In 2002, Pakistan became a party to the 1997 International Convention for the Suppression of Terrorist Bombings, making it a party to 10 of the 12 international conventions and protocols relating to terrorism.
Anti-US and anti-Western attacks in Pakistan increased in 2002 over the previous year, primarily due to opposition to the US-led Coalition in the war against terrorism. Significant attacks included the kidnapping and murder of US journalist Daniel Pearl; a grenade attack in March on an Islamabad church that killed five—among them two US citizens; a bus bombing in Karachi in May that killed 14, including 11 French naval engineers; and the bombing in June of the US Consulate in Karachi that killed 12 Pakistanis. In response, police have implemented enhanced security measures at diplomatic facilities, churches, and other sensitive sites. The Government of Pakistan has arrested, tried, and convicted those involved in the Daniel Pearl murder.

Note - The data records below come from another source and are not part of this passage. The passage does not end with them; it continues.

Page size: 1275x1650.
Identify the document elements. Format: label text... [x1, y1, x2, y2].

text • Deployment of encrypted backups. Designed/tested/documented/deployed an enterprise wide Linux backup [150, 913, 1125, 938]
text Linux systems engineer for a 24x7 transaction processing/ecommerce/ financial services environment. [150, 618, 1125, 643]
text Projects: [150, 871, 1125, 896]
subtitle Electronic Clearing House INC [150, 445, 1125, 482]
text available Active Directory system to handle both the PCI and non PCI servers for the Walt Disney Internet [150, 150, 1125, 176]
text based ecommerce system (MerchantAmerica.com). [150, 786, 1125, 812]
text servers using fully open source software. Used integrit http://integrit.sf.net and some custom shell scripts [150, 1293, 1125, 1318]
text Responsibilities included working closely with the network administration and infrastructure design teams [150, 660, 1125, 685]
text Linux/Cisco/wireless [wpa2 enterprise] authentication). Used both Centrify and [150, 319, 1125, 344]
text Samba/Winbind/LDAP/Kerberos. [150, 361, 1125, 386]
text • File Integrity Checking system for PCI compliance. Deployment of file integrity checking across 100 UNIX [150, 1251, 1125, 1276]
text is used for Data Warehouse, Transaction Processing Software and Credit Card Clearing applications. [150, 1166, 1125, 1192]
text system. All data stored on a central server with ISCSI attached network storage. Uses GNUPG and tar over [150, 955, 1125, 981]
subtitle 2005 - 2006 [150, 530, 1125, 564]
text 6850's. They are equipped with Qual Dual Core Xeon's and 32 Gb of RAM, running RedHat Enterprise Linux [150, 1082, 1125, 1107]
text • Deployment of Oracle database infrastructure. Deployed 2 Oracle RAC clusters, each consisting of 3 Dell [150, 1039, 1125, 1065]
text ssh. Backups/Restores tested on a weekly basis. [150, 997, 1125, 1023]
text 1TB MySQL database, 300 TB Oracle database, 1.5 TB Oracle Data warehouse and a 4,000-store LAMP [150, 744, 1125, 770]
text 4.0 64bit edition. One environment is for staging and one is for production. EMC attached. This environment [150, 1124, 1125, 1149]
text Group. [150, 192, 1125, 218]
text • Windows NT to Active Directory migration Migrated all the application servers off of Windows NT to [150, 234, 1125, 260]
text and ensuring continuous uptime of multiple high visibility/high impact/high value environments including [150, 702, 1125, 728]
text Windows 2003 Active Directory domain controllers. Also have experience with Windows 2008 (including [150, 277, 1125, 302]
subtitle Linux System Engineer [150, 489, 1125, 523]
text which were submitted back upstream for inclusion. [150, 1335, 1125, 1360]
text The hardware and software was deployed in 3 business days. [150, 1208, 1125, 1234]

US-Pakistan joint counterterrorism efforts have been extensive. They include cooperative efforts in border security, criminal investigations, as well as several long-term training projects. In 2002, the United States and Pakistan established the Working Group on Counterterrorism and Law-Enforcement Cooperation. The meetings provide a forum for discussing ongoing US-Pakistani efforts, as well as a means for improving capabilities and cooperation. Islamabad has facilitated the transfer of over 400 captured alleged terrorists to US custody, and Pakistan remained ranked third in the world (behind the United States and Switzerland) in seizing terrorist assets. Abuse of the informal money-transfer system known as hawala remained a serious problem throughout the region, however.

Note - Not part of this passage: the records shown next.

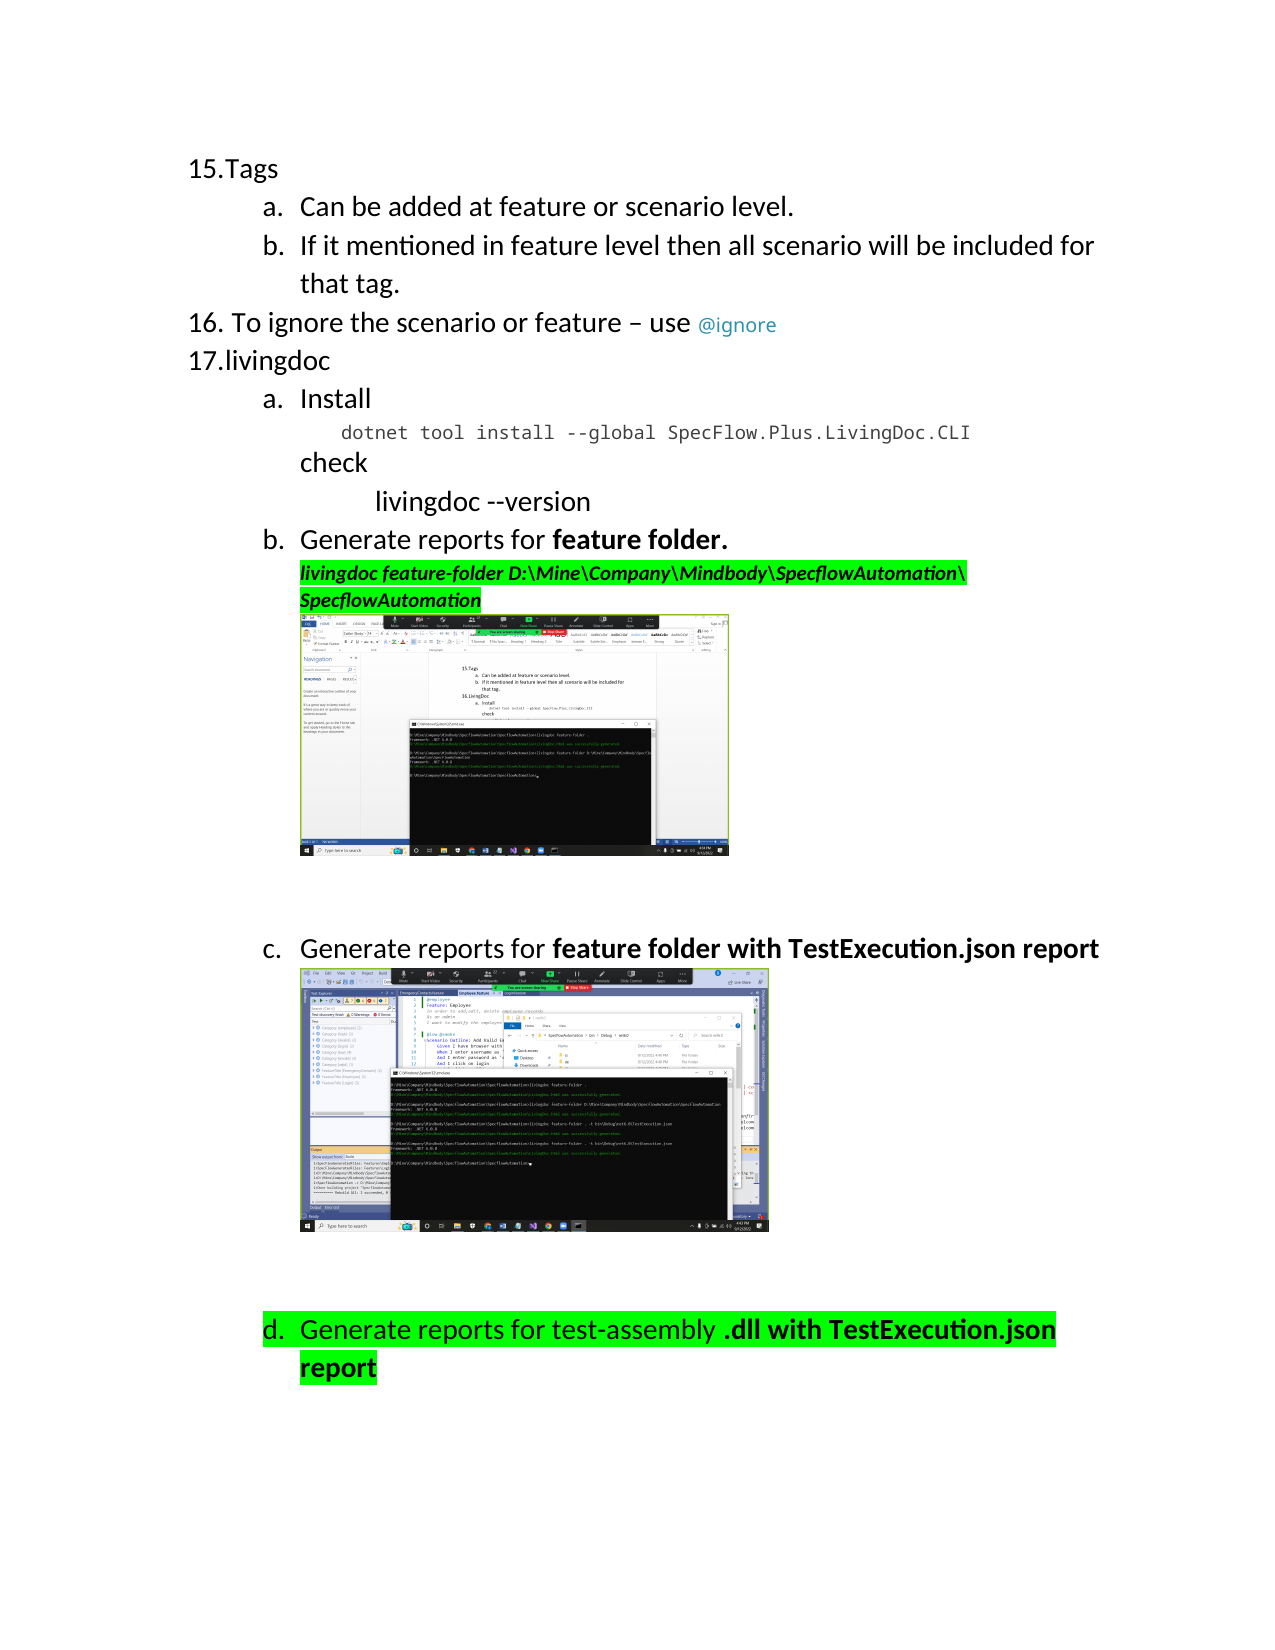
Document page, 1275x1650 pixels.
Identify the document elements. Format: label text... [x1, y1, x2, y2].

list If it mentioned in feature level then all scenario will be included for that tag. [262, 227, 1125, 301]
list livingdoc feature-folder D:\Mine\Company\Mindbody\SpecflowAutomation\SpecflowAutomation [300, 560, 1125, 613]
list Can be added at feature or scenario level. [262, 188, 1125, 224]
list Generate reports for feature folder with TestExecution.json report [262, 930, 1125, 965]
list Install [262, 381, 1125, 416]
list check [300, 444, 1125, 480]
list livingdoc --version [300, 483, 1125, 519]
list To ignore the scenario or feature – use @ignore [187, 304, 1125, 339]
list Tags [187, 150, 1125, 186]
list Generate reports for feature folder. [262, 521, 1125, 557]
picture [300, 614, 729, 856]
picture [300, 968, 769, 1232]
list livingdoc [187, 342, 1125, 378]
list dotnet tool install --global SpecFlow.Plus.LivingDoc.CLI [225, 419, 1125, 444]
list Generate reports for test-assembly .dll with TestExecution.json report [262, 1311, 1125, 1385]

The positive developments in Sri Lanka that began in 2001 continued in 2002. Historically, the Liberation Tigers of Tamil Eelam (LTTE) has been one of the world's deadliest terror groups—it pioneered the use of suicide vests and has committed far more suicide-bomb attacks than any other terrorist organization. The cease-fire between the LTTE and the Government, established in December 2001, was formalized in February 2002. Formal peace negotiations began in September 2002 and were continuing into 2003.
The LTTE has publicly accepted the concept of internal autonomy within a federal Sri Lankan state, conceding its longstanding demand for a separate Tamil Eelam state. Its recent public statements give reason to hope that it intends to transform itself from a terrorist organization into a legitimate political entity.
The LTTE, however, has not renounced terrorism; it continues to smuggle in weaponry; and it continues forcible recruitment, including the recruitment of children into its ranks. It is too early to tell whether the Sri Lankan peace process will ultimately bear fruit or whether the LTTE will actually reform itself. Although guarded optimism surrounds the peace process, the United States will continue to designate the LTTE as a Foreign Terrorist Organization until it unequivocally renounces terrorism in both word and deed.
Sri Lanka is a party to 10 of the 12 international conventions and protocols relating to terrorism.